Records from a collection

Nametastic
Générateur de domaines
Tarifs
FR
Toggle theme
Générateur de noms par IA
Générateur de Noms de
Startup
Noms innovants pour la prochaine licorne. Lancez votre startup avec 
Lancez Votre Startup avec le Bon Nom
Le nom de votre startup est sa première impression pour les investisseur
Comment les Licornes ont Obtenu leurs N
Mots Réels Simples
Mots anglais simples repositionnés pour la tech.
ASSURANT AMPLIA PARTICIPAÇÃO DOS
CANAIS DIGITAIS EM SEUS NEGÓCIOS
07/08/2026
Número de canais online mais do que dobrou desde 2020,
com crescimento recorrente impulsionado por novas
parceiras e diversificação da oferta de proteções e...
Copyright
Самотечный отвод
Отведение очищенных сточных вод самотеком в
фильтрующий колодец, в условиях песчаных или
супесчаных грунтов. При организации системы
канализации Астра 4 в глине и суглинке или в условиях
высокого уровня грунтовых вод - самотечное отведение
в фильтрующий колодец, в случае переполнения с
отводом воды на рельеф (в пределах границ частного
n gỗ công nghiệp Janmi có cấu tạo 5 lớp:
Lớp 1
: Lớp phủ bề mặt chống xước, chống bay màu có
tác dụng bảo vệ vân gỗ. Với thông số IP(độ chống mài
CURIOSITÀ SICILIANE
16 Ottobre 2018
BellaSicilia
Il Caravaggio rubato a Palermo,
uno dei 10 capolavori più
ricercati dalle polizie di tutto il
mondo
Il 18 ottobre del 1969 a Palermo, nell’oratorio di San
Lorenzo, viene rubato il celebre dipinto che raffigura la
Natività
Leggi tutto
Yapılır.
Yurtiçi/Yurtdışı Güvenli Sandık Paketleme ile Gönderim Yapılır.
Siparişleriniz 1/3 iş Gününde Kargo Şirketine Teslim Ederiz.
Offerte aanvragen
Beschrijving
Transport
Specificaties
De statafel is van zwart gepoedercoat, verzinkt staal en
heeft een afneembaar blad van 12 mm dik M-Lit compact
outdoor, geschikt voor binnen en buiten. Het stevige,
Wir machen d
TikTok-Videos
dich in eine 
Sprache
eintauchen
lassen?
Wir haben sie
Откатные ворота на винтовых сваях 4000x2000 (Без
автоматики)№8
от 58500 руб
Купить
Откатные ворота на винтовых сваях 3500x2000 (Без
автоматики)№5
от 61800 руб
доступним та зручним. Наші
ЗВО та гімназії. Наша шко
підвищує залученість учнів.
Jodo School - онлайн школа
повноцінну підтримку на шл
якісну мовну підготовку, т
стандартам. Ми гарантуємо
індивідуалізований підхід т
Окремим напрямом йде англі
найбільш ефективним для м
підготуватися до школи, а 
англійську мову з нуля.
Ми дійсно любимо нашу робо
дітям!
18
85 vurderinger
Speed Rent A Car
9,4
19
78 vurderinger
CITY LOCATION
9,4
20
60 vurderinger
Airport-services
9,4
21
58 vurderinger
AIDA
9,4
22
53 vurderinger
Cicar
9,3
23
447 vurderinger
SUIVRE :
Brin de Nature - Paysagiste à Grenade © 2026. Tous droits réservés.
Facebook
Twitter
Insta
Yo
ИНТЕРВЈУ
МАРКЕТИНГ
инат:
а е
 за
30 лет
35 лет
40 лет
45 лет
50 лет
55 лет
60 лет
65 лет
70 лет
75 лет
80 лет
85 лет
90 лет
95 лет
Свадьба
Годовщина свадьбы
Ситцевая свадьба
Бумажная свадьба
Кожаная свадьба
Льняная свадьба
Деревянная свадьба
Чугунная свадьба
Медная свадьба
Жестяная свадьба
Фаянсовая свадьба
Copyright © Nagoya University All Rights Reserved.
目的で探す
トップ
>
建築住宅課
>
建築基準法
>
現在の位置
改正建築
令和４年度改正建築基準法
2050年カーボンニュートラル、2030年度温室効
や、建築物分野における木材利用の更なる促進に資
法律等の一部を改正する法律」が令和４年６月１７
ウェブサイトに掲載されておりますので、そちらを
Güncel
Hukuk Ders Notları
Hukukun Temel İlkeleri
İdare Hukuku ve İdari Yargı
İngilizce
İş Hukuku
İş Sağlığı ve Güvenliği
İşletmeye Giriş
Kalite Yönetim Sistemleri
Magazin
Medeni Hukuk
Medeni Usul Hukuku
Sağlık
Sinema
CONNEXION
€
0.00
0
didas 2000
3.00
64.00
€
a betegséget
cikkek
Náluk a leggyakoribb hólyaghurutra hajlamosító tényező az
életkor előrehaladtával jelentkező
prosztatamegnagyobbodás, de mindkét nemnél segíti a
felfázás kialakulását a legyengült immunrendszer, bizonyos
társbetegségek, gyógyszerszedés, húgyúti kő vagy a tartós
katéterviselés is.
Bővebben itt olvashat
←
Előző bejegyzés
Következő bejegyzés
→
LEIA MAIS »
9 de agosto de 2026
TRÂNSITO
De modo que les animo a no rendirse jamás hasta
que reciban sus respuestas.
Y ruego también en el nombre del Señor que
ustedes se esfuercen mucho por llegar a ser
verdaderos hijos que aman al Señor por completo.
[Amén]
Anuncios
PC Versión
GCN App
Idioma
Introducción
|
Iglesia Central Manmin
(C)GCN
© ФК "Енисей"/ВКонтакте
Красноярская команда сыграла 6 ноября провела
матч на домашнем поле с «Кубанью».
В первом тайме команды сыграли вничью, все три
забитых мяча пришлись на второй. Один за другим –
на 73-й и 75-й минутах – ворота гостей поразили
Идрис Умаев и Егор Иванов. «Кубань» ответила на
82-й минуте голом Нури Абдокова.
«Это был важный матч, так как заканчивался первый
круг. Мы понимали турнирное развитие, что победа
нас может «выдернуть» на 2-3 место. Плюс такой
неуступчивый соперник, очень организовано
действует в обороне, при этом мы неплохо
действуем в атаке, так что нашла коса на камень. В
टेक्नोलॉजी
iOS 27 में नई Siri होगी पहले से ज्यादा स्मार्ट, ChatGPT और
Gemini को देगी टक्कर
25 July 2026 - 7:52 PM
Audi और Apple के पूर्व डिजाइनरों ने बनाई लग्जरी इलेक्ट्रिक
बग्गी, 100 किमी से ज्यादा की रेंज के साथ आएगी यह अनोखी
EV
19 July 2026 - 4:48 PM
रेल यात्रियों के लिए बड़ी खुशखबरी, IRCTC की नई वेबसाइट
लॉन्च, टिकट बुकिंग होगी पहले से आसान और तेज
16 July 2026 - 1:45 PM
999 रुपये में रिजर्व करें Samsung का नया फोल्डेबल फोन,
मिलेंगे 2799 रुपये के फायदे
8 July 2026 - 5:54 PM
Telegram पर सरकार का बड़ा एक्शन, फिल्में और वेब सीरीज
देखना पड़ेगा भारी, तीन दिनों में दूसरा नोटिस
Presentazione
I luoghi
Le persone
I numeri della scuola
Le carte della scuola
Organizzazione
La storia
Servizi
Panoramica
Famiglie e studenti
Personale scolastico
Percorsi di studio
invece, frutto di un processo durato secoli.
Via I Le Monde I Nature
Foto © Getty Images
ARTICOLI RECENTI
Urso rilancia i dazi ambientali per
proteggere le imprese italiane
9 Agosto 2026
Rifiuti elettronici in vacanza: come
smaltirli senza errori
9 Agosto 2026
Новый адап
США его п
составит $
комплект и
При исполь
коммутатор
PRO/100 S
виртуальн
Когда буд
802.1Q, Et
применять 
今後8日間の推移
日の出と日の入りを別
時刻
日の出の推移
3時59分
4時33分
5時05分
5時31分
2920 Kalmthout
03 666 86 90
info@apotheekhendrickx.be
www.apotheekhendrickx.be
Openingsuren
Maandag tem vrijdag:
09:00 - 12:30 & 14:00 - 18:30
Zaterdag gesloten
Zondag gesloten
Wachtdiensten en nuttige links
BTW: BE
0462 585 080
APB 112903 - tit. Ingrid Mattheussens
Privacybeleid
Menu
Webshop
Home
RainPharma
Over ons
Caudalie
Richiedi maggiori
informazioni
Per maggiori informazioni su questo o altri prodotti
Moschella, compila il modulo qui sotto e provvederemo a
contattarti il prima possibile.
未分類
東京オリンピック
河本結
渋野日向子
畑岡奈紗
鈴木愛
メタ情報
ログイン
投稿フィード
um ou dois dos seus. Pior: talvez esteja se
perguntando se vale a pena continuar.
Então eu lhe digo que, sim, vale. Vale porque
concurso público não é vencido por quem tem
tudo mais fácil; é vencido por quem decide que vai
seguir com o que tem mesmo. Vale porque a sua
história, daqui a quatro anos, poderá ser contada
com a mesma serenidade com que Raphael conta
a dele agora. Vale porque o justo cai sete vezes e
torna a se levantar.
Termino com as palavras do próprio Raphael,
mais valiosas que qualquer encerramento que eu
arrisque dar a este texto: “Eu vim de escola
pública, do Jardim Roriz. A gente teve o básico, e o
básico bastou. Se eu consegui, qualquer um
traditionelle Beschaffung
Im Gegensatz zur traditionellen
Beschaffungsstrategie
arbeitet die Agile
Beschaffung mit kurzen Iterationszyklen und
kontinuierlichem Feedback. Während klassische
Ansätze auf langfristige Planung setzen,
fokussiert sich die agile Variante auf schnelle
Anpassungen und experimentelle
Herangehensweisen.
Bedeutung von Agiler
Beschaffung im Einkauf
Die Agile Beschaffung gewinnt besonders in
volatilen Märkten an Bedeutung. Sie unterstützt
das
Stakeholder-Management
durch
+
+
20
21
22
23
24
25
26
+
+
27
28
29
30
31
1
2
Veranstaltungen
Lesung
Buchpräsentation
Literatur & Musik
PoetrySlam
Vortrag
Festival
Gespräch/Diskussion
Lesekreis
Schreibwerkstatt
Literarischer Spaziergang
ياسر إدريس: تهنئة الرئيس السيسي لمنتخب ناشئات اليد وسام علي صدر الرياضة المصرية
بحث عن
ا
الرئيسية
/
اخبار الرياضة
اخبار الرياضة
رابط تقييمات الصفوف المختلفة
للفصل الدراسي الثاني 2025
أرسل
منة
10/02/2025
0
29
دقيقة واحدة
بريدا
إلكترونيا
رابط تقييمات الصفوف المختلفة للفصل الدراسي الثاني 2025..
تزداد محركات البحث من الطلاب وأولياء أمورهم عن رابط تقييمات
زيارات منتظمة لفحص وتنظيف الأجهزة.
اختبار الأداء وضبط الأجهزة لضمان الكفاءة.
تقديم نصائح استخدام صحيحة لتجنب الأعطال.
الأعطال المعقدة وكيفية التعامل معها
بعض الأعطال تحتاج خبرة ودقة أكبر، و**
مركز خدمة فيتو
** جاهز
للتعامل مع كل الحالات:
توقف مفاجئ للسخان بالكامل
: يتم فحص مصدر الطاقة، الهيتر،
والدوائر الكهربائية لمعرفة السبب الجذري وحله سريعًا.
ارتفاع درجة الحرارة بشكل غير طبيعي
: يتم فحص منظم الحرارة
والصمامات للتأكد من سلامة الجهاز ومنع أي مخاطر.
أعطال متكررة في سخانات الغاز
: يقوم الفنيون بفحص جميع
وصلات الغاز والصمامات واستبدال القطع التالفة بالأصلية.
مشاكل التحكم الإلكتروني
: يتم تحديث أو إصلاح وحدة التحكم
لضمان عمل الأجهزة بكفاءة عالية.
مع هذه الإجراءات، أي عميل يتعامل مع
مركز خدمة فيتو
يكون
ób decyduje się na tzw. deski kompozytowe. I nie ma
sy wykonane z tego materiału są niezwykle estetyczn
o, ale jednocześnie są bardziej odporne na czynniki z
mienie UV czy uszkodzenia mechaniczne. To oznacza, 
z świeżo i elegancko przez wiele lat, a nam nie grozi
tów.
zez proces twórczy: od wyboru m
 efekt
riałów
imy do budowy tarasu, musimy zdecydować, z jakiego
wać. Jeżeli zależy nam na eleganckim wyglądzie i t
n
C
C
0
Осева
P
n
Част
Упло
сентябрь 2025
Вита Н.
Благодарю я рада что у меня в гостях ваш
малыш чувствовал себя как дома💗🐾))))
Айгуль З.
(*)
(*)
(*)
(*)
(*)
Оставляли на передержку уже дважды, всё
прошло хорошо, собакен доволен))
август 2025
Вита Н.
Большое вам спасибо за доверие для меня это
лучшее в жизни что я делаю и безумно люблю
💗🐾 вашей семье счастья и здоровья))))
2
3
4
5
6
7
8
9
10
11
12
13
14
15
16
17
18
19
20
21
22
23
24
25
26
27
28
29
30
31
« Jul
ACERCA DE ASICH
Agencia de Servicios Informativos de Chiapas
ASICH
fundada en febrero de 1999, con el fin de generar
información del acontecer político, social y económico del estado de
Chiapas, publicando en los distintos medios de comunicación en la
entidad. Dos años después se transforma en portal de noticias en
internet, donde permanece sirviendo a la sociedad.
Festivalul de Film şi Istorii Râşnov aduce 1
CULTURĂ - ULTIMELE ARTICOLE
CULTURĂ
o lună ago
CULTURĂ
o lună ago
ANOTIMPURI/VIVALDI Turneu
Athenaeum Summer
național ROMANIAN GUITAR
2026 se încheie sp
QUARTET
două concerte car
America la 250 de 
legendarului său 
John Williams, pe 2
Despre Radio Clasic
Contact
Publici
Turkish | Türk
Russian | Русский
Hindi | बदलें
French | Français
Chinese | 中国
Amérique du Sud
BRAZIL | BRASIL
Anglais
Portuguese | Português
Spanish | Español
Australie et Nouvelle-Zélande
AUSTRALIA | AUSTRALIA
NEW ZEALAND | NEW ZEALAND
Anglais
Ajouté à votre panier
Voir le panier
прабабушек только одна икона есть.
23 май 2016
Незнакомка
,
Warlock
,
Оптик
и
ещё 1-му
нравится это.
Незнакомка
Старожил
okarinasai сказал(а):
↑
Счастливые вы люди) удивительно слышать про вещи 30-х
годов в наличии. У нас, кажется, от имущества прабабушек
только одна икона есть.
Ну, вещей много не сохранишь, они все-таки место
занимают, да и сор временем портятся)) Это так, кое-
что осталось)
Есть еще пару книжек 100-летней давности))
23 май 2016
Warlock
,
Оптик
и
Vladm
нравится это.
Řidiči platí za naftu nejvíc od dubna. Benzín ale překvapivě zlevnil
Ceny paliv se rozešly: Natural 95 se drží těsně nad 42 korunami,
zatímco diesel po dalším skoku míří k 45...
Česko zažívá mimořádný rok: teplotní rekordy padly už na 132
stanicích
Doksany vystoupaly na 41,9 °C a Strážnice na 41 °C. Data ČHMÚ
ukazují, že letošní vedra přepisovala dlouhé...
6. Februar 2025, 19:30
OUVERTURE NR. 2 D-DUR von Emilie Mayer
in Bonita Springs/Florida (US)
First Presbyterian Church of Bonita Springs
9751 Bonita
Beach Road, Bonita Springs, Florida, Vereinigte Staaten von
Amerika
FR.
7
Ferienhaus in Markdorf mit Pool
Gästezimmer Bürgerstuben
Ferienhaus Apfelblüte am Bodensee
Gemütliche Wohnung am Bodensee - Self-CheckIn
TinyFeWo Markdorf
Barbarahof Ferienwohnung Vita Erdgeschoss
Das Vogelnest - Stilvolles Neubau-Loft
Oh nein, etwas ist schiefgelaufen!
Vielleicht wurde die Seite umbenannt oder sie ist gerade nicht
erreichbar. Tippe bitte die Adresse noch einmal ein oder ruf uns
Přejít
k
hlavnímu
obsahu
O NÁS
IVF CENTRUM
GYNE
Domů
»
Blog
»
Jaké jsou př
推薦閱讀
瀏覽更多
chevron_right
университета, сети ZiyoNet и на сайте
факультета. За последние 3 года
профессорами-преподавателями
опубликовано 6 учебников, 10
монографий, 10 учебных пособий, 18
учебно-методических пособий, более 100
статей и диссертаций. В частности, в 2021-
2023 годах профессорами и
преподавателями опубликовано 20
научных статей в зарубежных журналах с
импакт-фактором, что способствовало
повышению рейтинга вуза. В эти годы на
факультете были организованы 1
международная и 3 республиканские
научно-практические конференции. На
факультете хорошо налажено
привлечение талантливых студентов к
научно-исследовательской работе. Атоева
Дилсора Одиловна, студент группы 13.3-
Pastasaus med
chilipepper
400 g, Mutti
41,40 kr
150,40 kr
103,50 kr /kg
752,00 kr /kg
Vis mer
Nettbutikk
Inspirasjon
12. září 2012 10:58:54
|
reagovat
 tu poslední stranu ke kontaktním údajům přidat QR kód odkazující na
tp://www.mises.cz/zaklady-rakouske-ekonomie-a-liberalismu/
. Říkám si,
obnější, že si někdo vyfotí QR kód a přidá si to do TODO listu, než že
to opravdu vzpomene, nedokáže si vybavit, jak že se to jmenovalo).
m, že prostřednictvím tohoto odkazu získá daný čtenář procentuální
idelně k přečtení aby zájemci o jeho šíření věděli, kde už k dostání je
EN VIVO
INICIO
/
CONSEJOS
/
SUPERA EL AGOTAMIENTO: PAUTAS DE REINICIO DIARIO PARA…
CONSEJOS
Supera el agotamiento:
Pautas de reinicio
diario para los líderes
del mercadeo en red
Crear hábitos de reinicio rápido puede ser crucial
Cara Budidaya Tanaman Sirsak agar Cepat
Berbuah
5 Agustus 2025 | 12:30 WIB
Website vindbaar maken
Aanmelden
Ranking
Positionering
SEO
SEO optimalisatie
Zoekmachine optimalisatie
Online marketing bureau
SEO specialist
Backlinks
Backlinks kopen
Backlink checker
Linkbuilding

_Problem description:_
Update the stretch from the start of the records through the line containing "Specificaties" by replacing "Beschrijving" with "Omschrijving" and keeping everything else the same. Output only those lines.

_Solution:_
Nametastic
Générateur de domaines
Tarifs
FR
Toggle theme
Générateur de noms par IA
Générateur de Noms de
Startup
Noms innovants pour la prochaine licorne. Lancez votre startup avec 
Lancez Votre Startup avec le Bon Nom
Le nom de votre startup est sa première impression pour les investisseur
Comment les Licornes ont Obtenu leurs N
Mots Réels Simples
Mots anglais simples repositionnés pour la tech.
ASSURANT AMPLIA PARTICIPAÇÃO DOS
CANAIS DIGITAIS EM SEUS NEGÓCIOS
07/08/2026
Número de canais online mais do que dobrou desde 2020,
com crescimento recorrente impulsionado por novas
parceiras e diversificação da oferta de proteções e...
Copyright
Самотечный отвод
Отведение очищенных сточных вод самотеком в
фильтрующий колодец, в условиях песчаных или
супесчаных грунтов. При организации системы
канализации Астра 4 в глине и суглинке или в условиях
высокого уровня грунтовых вод - самотечное отведение
в фильтрующий колодец, в случае переполнения с
отводом воды на рельеф (в пределах границ частного
n gỗ công nghiệp Janmi có cấu tạo 5 lớp:
Lớp 1
: Lớp phủ bề mặt chống xước, chống bay màu có
tác dụng bảo vệ vân gỗ. Với thông số IP(độ chống mài
CURIOSITÀ SICILIANE
16 Ottobre 2018
BellaSicilia
Il Caravaggio rubato a Palermo,
uno dei 10 capolavori più
ricercati dalle polizie di tutto il
mondo
Il 18 ottobre del 1969 a Palermo, nell’oratorio di San
Lorenzo, viene rubato il celebre dipinto che raffigura la
Natività
Leggi tutto
Yapılır.
Yurtiçi/Yurtdışı Güvenli Sandık Paketleme ile Gönderim Yapılır.
Siparişleriniz 1/3 iş Gününde Kargo Şirketine Teslim Ederiz.
Offerte aanvragen
Omschrijving
Transport
Specificaties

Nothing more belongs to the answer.